In Deutschland nimmt die Zahl der Autos weiter zu. Zum Jahresanfang 2026 kamen im bundesweiten Schnitt 593 Pkw auf 1.000 Einwohner, wie das Statistische Bundesamt (Destatis) mitteilte. Die Pkw-Dichte steigt seit 2008 kontinuierlich an, zugleich wächst auch die mit Autos zurückgelegte Fahrleistung von privaten Haushalten und Wirtschaft.
Mehr zugelassene Autos, höhere Pkw-Dichte
Zum 1. Januar 2026 entfielen durchschnittlich 593 Pkw auf 1.000 Einwohner, teilte Statistisches Bundesamt (Destatis) am Mittwoch mit. Das sind drei Autos mehr pro 1.000 Einwohner als im Vorjahr und fünf mehr als im Jahr 2024. Seit 2008 ist die Pkw-Dichte den Angaben zufolge kontinuierlich angestiegen.
Der Anstieg geht auf einen erneuten Zuwachs bei der Zahl zugelassener Autos zurück. Nach Angaben des KBA waren zum Stichtag 1. Januar 2026 rund 49,5 Millionen Pkw in Deutschland zugelassen – so viele wie nie zuvor. Zum 1. Januar 2025 waren es noch 49,3 Millionen Autos.

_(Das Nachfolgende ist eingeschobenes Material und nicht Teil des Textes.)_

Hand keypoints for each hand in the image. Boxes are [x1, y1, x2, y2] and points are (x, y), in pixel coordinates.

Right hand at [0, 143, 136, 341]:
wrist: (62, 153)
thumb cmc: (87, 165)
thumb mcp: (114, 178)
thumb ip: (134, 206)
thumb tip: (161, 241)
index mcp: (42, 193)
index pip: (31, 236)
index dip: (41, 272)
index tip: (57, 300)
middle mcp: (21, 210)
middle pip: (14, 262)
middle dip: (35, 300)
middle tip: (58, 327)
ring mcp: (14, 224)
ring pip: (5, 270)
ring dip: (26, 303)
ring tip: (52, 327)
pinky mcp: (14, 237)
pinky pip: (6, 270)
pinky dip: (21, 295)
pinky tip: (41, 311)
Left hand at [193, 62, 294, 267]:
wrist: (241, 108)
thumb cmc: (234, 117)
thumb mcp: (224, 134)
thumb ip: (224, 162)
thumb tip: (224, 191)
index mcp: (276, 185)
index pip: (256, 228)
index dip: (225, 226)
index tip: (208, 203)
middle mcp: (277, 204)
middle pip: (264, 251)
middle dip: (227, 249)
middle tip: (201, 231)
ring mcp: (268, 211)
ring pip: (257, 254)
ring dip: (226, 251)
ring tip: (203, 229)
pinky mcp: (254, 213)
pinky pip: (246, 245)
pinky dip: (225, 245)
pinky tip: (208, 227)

Deutliche Unterschiede zwischen Stadt und Land
Während die Pkw-Dichte in allen Flächenländern im Vergleich zum Vorjahr gestiegen ist, ging sie in den drei Stadtstaaten zurück. Zudem variiert die Zahl der Autos pro Kopf stark zwischen den Bundesländern. Die höchste Pkw-Dichte gab es zum Jahresbeginn 2026 im Saarland mit 649 Autos pro 1.000 Einwohner, gefolgt von Rheinland-Pfalz mit 644 und Bayern mit 639. Am geringsten war sie wie im Vorjahr in den Stadtstaaten Berlin mit 330 Autos pro 1.000 Einwohner, Bremen mit 427 und Hamburg mit 432. Unter den Flächenländern hatte Sachsen die geringste Pkw-Dichte mit 544 Autos pro 1.000 Einwohner.
Insgesamt lag in ländlichen Regionen die Pkw-Dichte tendenziell auf einem höheren Niveau als in städtischen Regionen. „Gründe dafür könnten die mangelnde Verkehrsinfrastruktur und längere Pendelwege in diesen Regionen sein“, so Statistisches Bundesamt (Destatis).

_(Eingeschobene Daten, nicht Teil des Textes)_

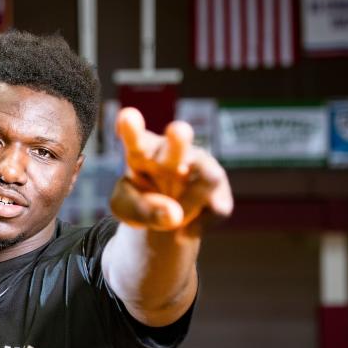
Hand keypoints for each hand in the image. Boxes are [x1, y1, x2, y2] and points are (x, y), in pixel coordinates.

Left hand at [111, 107, 232, 234]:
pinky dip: (198, 226)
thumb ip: (140, 210)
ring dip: (189, 204)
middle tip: (177, 131)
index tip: (127, 116)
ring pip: (208, 179)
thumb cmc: (140, 204)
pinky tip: (185, 231)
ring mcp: (202, 168)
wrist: (164, 222)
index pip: (136, 139)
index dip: (133, 129)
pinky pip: (216, 209)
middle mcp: (175, 154)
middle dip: (180, 138)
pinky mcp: (220, 192)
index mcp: (143, 152)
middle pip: (180, 142)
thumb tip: (174, 215)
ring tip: (174, 222)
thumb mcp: (126, 209)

Fahrleistung steigt, bleibt aber unter Vor-Corona-Niveau
Wie die Pkw-Dichte ist auch die Fahrleistung bis auf einen Einbruch im Jahr 2020 in den vergangenen Jahren gestiegen. Insgesamt 576,3 Milliarden Kilometer legten die privaten Haushalte und die Wirtschaft im Jahr 2024 nach Ergebnissen der Umweltökonomischen Gesamtrechnungen mit dem Auto zurück. Dabei entfielen 480,3 Milliarden Kilometer (83,3 Prozent) auf private Haushalte und 96,0 Milliarden Kilometer (16,7 Prozent) auf die Gesamtwirtschaft.
Im Vergleich zum Jahr 2023 mit insgesamt 571,0 Milliarden Kilometern stieg die Fahrleistung leicht um 0,9 Prozent, im Vergleich zu 2020 mit 538,4 Milliarden Kilometern um 7,0 Prozent. Das Niveau des Vor-Corona-Jahres 2019, in dem insgesamt 639,3 Milliarden Kilometer mit dem Auto zurückgelegt wurden, wurde jedoch um 9,9 Prozent unterschritten.